Segment Open
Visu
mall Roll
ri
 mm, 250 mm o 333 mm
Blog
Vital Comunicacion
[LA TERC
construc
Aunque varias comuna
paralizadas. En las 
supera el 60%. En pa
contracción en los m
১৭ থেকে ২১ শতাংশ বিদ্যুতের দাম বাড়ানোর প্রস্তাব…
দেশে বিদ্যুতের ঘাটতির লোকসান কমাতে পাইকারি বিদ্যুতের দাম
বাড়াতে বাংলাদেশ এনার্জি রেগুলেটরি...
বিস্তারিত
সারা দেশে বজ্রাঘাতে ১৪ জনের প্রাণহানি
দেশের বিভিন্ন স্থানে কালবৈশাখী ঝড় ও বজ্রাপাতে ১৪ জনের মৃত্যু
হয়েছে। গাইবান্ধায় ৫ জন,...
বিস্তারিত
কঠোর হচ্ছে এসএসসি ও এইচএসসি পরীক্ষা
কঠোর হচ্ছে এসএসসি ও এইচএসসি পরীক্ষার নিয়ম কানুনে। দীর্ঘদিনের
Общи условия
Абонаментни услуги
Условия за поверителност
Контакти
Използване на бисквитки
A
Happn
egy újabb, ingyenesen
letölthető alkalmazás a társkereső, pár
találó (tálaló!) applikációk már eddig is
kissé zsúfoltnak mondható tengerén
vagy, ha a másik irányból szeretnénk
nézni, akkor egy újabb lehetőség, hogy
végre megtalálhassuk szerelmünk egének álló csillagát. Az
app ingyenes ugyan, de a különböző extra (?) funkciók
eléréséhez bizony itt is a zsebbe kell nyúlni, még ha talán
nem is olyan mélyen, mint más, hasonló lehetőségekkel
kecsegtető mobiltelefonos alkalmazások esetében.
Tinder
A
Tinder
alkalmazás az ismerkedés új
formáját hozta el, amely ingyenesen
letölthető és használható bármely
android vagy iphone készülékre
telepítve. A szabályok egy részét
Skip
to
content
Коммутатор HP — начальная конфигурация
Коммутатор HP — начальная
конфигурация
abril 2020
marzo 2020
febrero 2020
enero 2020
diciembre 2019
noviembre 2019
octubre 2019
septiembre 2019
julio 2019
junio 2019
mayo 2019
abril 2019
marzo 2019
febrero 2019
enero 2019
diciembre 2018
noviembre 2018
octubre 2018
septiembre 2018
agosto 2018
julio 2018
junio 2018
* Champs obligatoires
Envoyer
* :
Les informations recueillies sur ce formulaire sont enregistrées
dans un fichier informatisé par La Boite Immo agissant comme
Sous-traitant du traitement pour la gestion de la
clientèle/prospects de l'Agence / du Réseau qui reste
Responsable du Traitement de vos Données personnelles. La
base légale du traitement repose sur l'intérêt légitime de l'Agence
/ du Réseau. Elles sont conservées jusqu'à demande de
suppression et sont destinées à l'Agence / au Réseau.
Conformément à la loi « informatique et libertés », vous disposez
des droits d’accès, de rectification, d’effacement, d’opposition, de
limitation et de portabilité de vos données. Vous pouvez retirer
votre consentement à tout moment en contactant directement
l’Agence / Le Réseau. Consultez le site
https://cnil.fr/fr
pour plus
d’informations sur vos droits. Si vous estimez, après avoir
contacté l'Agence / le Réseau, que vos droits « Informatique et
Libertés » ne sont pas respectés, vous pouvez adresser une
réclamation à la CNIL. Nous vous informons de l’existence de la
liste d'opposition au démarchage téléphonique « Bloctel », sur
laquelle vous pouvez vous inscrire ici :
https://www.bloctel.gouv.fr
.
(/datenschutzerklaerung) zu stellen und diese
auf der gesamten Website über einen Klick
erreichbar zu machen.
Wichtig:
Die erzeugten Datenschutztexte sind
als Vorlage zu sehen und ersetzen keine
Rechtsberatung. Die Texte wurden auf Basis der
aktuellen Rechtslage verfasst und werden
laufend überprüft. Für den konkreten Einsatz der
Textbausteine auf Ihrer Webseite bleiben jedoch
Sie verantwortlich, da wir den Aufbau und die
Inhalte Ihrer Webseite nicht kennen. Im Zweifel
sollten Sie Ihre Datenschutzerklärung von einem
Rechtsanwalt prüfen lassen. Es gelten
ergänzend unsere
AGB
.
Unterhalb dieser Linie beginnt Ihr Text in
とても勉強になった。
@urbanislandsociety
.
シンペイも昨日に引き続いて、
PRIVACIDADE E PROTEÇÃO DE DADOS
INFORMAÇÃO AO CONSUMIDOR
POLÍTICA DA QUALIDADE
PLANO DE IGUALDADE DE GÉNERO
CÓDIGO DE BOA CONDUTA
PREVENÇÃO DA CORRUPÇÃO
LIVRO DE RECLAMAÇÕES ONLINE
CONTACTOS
Segment Closed
■ **WHAT THIS TASK INVOLVES**
What you return should be the records above, repeated exactly.

■ **REPLY TO THE EXERCISE**
Visu
mall Roll
ri
 mm, 250 mm o 333 mm
Blog
Vital Comunicacion
[LA TERC
construc
Aunque varias comuna
paralizadas. En las 
supera el 60%. En pa
contracción en los m
১৭ থেকে ২১ শতাংশ বিদ্যুতের দাম বাড়ানোর প্রস্তাব…
দেশে বিদ্যুতের ঘাটতির লোকসান কমাতে পাইকারি বিদ্যুতের দাম
বাড়াতে বাংলাদেশ এনার্জি রেগুলেটরি...
বিস্তারিত
সারা দেশে বজ্রাঘাতে ১৪ জনের প্রাণহানি
দেশের বিভিন্ন স্থানে কালবৈশাখী ঝড় ও বজ্রাপাতে ১৪ জনের মৃত্যু
হয়েছে। গাইবান্ধায় ৫ জন,...
বিস্তারিত
কঠোর হচ্ছে এসএসসি ও এইচএসসি পরীক্ষা
কঠোর হচ্ছে এসএসসি ও এইচএসসি পরীক্ষার নিয়ম কানুনে। দীর্ঘদিনের
Общи условия
Абонаментни услуги
Условия за поверителност
Контакти
Използване на бисквитки
A
Happn
egy újabb, ingyenesen
letölthető alkalmazás a társkereső, pár
találó (tálaló!) applikációk már eddig is
kissé zsúfoltnak mondható tengerén
vagy, ha a másik irányból szeretnénk
nézni, akkor egy újabb lehetőség, hogy
végre megtalálhassuk szerelmünk egének álló csillagát. Az
app ingyenes ugyan, de a különböző extra (?) funkciók
eléréséhez bizony itt is a zsebbe kell nyúlni, még ha talán
nem is olyan mélyen, mint más, hasonló lehetőségekkel
kecsegtető mobiltelefonos alkalmazások esetében.
Tinder
A
Tinder
alkalmazás az ismerkedés új
formáját hozta el, amely ingyenesen
letölthető és használható bármely
android vagy iphone készülékre
telepítve. A szabályok egy részét
Skip
to
content
Коммутатор HP — начальная конфигурация
Коммутатор HP — начальная
конфигурация
abril 2020
marzo 2020
febrero 2020
enero 2020
diciembre 2019
noviembre 2019
octubre 2019
septiembre 2019
julio 2019
junio 2019
mayo 2019
abril 2019
marzo 2019
febrero 2019
enero 2019
diciembre 2018
noviembre 2018
octubre 2018
septiembre 2018
agosto 2018
julio 2018
junio 2018
* Champs obligatoires
Envoyer
* :
Les informations recueillies sur ce formulaire sont enregistrées
dans un fichier informatisé par La Boite Immo agissant comme
Sous-traitant du traitement pour la gestion de la
clientèle/prospects de l'Agence / du Réseau qui reste
Responsable du Traitement de vos Données personnelles. La
base légale du traitement repose sur l'intérêt légitime de l'Agence
/ du Réseau. Elles sont conservées jusqu'à demande de
suppression et sont destinées à l'Agence / au Réseau.
Conformément à la loi « informatique et libertés », vous disposez
des droits d’accès, de rectification, d’effacement, d’opposition, de
limitation et de portabilité de vos données. Vous pouvez retirer
votre consentement à tout moment en contactant directement
l’Agence / Le Réseau. Consultez le site
https://cnil.fr/fr
pour plus
d’informations sur vos droits. Si vous estimez, après avoir
contacté l'Agence / le Réseau, que vos droits « Informatique et
Libertés » ne sont pas respectés, vous pouvez adresser une
réclamation à la CNIL. Nous vous informons de l’existence de la
liste d'opposition au démarchage téléphonique « Bloctel », sur
laquelle vous pouvez vous inscrire ici :
https://www.bloctel.gouv.fr
.
(/datenschutzerklaerung) zu stellen und diese
auf der gesamten Website über einen Klick
erreichbar zu machen.
Wichtig:
Die erzeugten Datenschutztexte sind
als Vorlage zu sehen und ersetzen keine
Rechtsberatung. Die Texte wurden auf Basis der
aktuellen Rechtslage verfasst und werden
laufend überprüft. Für den konkreten Einsatz der
Textbausteine auf Ihrer Webseite bleiben jedoch
Sie verantwortlich, da wir den Aufbau und die
Inhalte Ihrer Webseite nicht kennen. Im Zweifel
sollten Sie Ihre Datenschutzerklärung von einem
Rechtsanwalt prüfen lassen. Es gelten
ergänzend unsere
AGB
.
Unterhalb dieser Linie beginnt Ihr Text in
とても勉強になった。
@urbanislandsociety
.
シンペイも昨日に引き続いて、
PRIVACIDADE E PROTEÇÃO DE DADOS
INFORMAÇÃO AO CONSUMIDOR
POLÍTICA DA QUALIDADE
PLANO DE IGUALDADE DE GÉNERO
CÓDIGO DE BOA CONDUTA
PREVENÇÃO DA CORRUPÇÃO
LIVRO DE RECLAMAÇÕES ONLINE
CONTACTOS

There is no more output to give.